BEGIN Input for this task

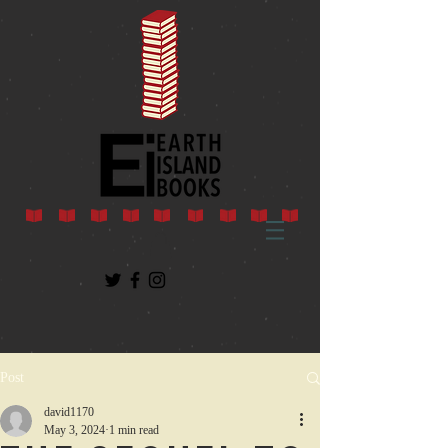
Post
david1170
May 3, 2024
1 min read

END Input for this task
BEGIN Input for this task

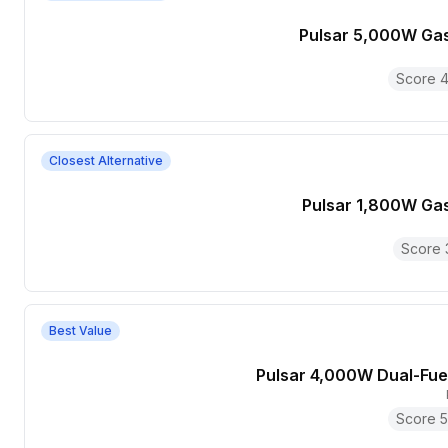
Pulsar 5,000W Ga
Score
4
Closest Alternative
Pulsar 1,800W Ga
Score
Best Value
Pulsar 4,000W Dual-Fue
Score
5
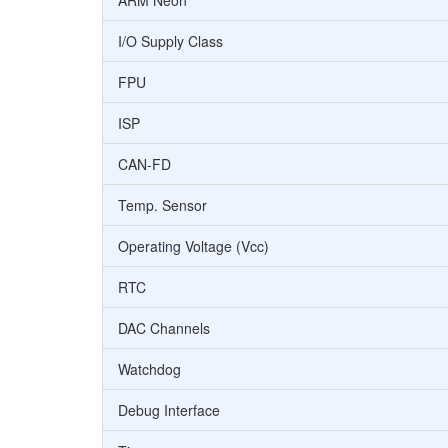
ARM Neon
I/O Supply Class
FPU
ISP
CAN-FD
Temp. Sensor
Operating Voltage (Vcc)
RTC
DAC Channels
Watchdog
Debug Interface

END Input for this task

- Task goal: In the records above, how many lines contain the string "Pulsar"? Only that number should be written.

- Task answer: 3